Luther on the "Inner Necessity" of Works of Love in the Christian Life

This point is, for my money, the heart of Kim’s work on Luther in this volume. There are two mistakes that one can fall into when thinking about works, according to Protestant theology. First, you can think that your works somehow contribute to your positive relationship with God (i.e., you can somehow earn or achieve your own salvation). Second, you can think that since you cannot contribute to your positive relationship with God, it doesn’t much matter what you do. The logic of Luther’s position—as Kim shows at length—avoids both of these extremes, instead binding justification and sanctification / faith and love together in an ordered relationship of inner necessity.
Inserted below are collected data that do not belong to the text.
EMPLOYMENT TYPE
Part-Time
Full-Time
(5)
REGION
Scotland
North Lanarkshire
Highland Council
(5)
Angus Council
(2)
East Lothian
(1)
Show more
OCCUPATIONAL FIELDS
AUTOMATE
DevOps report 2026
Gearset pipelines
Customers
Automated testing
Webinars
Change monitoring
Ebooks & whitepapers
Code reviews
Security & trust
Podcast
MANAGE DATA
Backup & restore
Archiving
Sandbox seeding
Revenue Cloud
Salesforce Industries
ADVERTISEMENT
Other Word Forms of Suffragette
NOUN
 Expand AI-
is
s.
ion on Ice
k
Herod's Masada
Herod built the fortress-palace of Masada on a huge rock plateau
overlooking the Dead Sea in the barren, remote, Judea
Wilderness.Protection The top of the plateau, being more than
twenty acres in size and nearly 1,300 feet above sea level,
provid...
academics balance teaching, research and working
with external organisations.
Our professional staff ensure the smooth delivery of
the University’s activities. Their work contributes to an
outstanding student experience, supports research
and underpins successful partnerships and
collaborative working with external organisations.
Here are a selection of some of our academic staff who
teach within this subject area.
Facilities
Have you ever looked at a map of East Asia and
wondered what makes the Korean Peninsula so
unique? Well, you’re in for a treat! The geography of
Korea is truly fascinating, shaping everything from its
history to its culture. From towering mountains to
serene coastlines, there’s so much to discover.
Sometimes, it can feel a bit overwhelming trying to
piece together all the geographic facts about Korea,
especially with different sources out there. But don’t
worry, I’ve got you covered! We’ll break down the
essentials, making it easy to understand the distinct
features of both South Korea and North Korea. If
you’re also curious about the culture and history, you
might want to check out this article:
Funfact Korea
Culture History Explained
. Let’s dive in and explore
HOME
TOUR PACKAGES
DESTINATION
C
In the below excerpt this is explained by way of Luther’s metaphor concerning the relationship of a tree to its roots.

Sun-young Kim, Luther on Faith and Love: Christ and the Law in the 1535 Galatians Commentary, Emerging Scholars (Minneapolis: Fortress Press, 2014).199–200.
The logical significance of this metaphor of tree and fruits is the inner necessity of every tree to bear fruits—namely, the external evidence of its being internally alive. In the same way, those who grasp Christ by faith in their hearts are like “trees planted by streams of water, which yield their fruit in its season” (Psalm 1:3). Concentrating on the inner necessity of a tree bearing fruits, Luther articulates: a person who has Christ by faith in his heart requires no external command to work, since he has an internal driving force originating from Christ in his heart. . . . The Spirit of Christ “does not permit a man to be idle but drives him to all the exercises of devotion, to the love of God, to patience in affliction, to prayer, to thanksgiving, and to the practice of love toward all men.” Although fruits do not make a tree but are produced by a tree, they are sure evidence of its being either alive or lifeless. Fruits are external signs of the identity and internal health of a tree. Righteous works likewise distinguish an authentic Christian from a fake and bear witness to the spirit health of a person.